Methods: We have conducted a newborn screening pilot program for MPS IVA since December 1, 2013. Screening involved measuring the quantity of GALNS in dried blood spots on filter paper (DBFP) from newborns using a Bio-Plex immunoassay. The amounts of fluorescence sorting detected by YAG laser with wavelengths of 532 (exciting) and 580 nm (emission) is proportional to the quantity of GALNS protein.

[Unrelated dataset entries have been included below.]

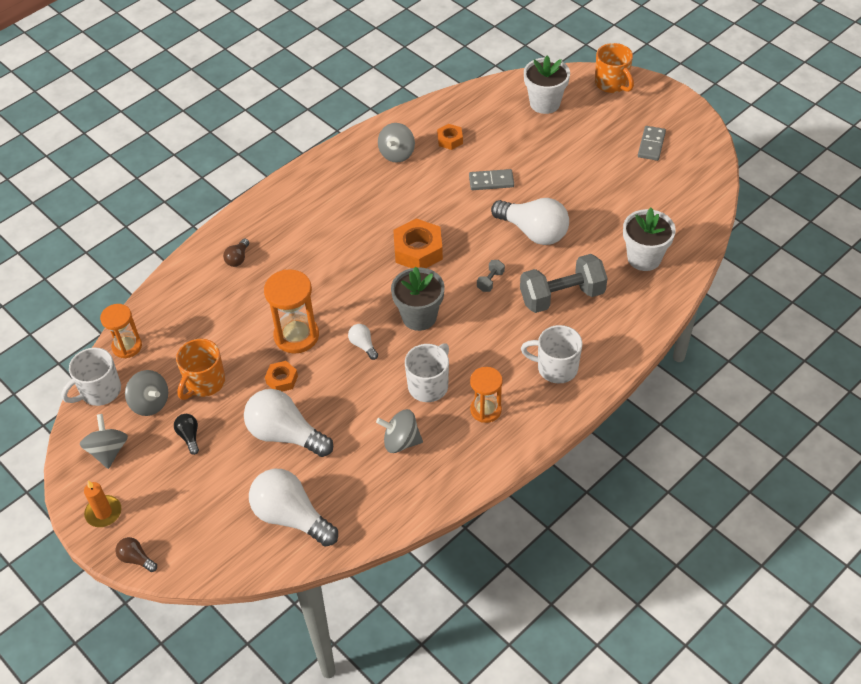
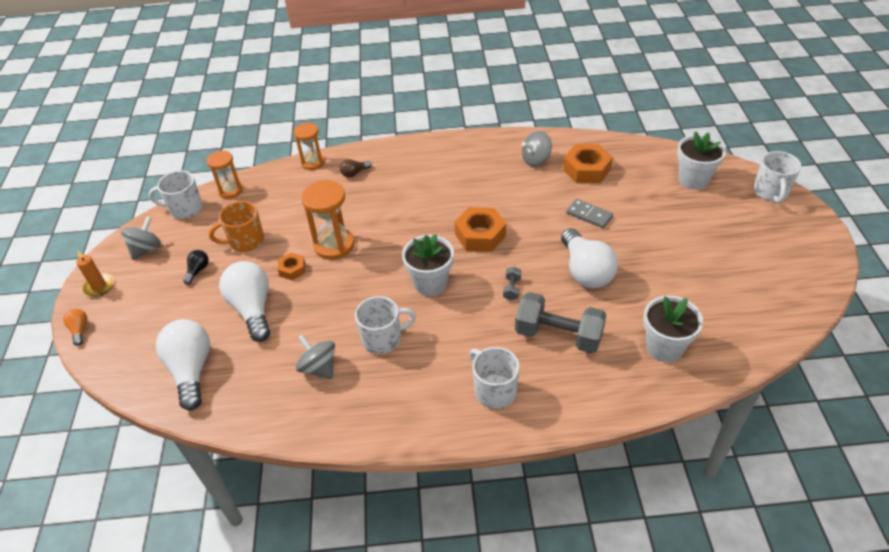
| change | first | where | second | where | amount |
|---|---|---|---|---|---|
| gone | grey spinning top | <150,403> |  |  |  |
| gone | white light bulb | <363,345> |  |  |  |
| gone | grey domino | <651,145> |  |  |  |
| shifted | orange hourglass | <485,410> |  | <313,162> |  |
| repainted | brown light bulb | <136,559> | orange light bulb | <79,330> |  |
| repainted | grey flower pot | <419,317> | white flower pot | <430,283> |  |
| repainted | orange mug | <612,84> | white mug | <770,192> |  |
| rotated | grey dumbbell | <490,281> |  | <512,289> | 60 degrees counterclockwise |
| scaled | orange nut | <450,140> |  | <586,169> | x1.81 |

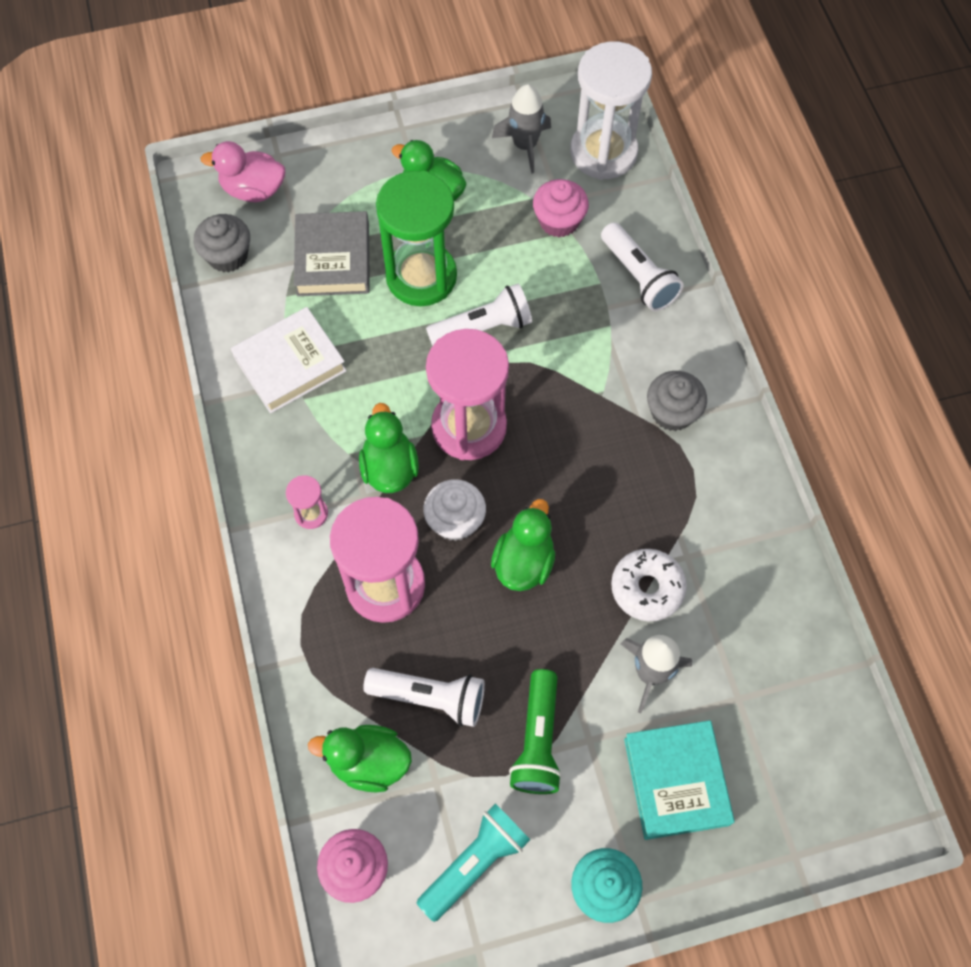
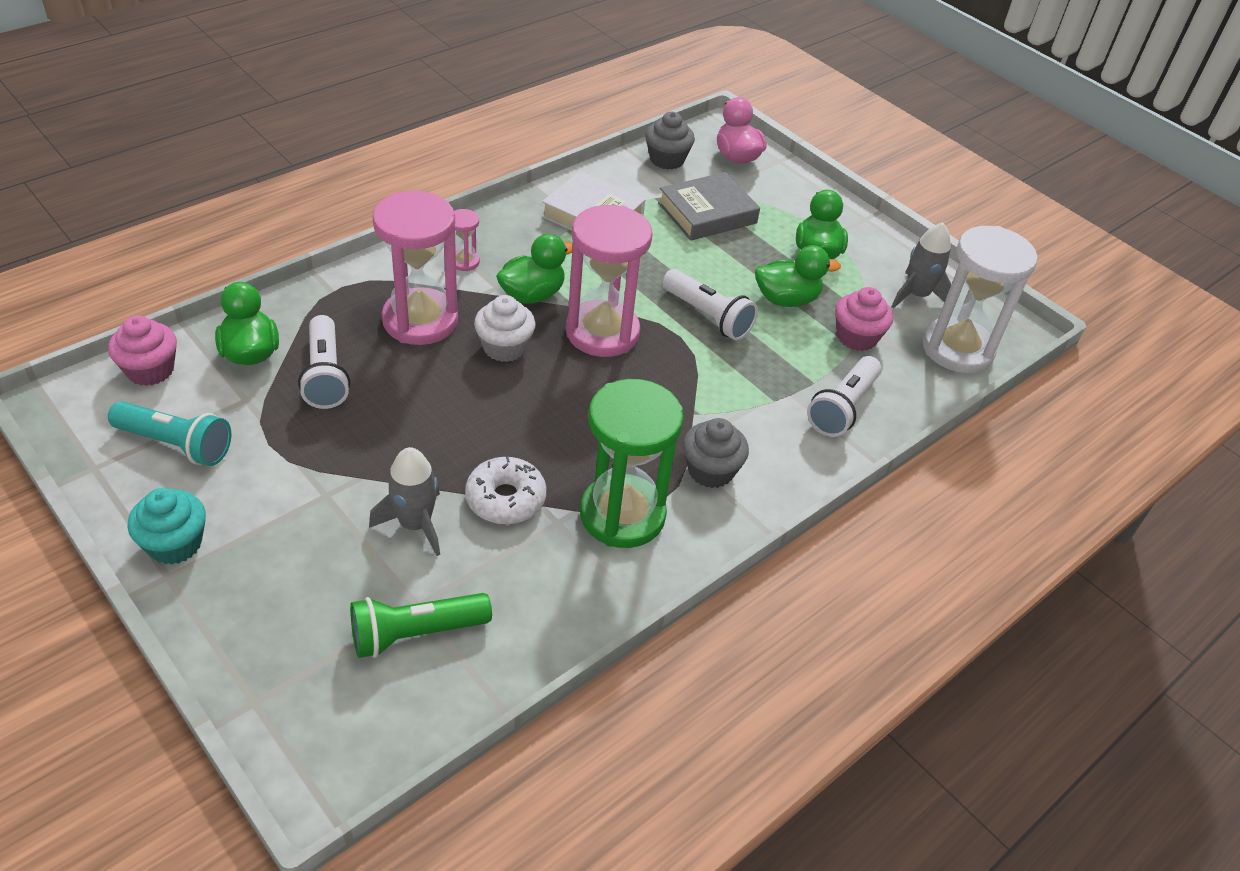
| change | first | where | second | where | amount |
|---|---|---|---|---|---|
| gone | turquoise book | <676,781> |  |  |  |
| shifted | green hourglass | <421,277> |  | <622,514> |  |
| shifted | green duck | <524,562> |  | <786,299> |  |
| shifted | green flashlight | <537,740> |  | <415,633> |  |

Results: More than 5,657 neonates have been analyzed, in those, 132 newborns had GALNS quantification less than the cut-off value (48.64 ρg/mL) at the first screening test. Most of them (n=124) were exclusive and only eight had been recalled for a second DBFP collection and GALNS quantity rechecked. The reference values were 48.64-552.4 ρg/mL. For the confirmed MPS IV patients without enzyme replacement therapy (n=11), the GALNS quantities were far less than 5% of the normal population, and ranged from 0.00 to 4.02 ρg/mL. The GALNS quantities of the carriers (n=2) were significantly reduced comparing with those of the normal values.
Conclusions: The Bio-Plex immunoassay has the potential to be adopted for newborn screening of MPS IVA. This method is reliable, sensitive, validated, simple, and cost-effective in measuring GALNS enzyme in DBFP.